Brin deixou o Google em 2019, mas a descrição de Gemini o lista como um dos principais desenvolvedores da plataforma. No início de 2023, a administração da Alphabet anunciou um “código vermelho” na empresa devido ao lançamento do ChatGPT – Brin e outro cofundador do Google, Larry Page, foram forçados a voltar ao trabalho. Desde então, Sergei foi visto várias vezes na sede da empresa no Vale do Silício – ele esteve diretamente envolvido no desenvolvimento da estratégia do Google na área de IA. Na AGI House, Brin confirmou que “meio que saiu da aposentadoria só porque a trajetória da IA foi muito emocionante”.

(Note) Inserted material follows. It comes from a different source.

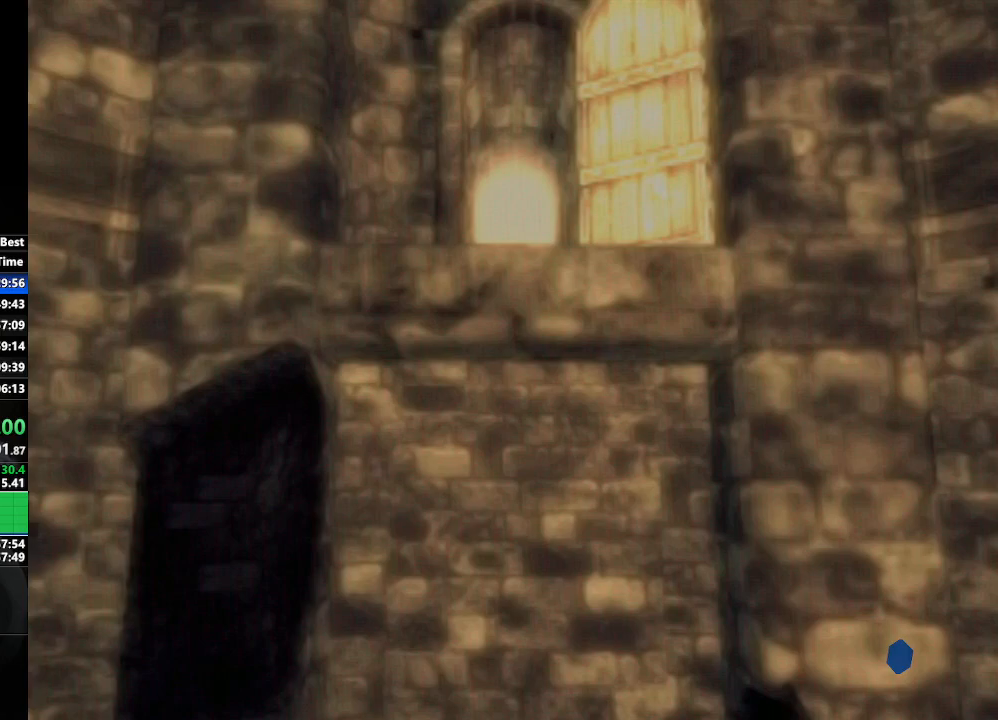
{"buttons": [], "left_stick": "center", "right_stick": "center", "events": []}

Alguns críticos do Google enquadraram os erros do Gemini como consequência do fato de os funcionários da empresa compartilharem as mesmas tendências políticas, o que poderia ter afetado a qualidade das respostas de texto do chatbot. Elon Musk, em particular, disse que não conseguiu uma resposta clara de Gêmeos sobre quem era pior: ele ou Hitler. Nesta parte, Brin rejeitou as críticas. Ele disse que qualquer chatbot baseado em IA, incluindo ChatGPT ou Musk’s Grok, provavelmente produzirá “coisas muito estranhas” que poderiam ser interpretadas como tendências políticas. Mas, de acordo com Brin, os desenvolvedores do Gemini não tinham intenção de imbuir a IA de quaisquer preferências políticas.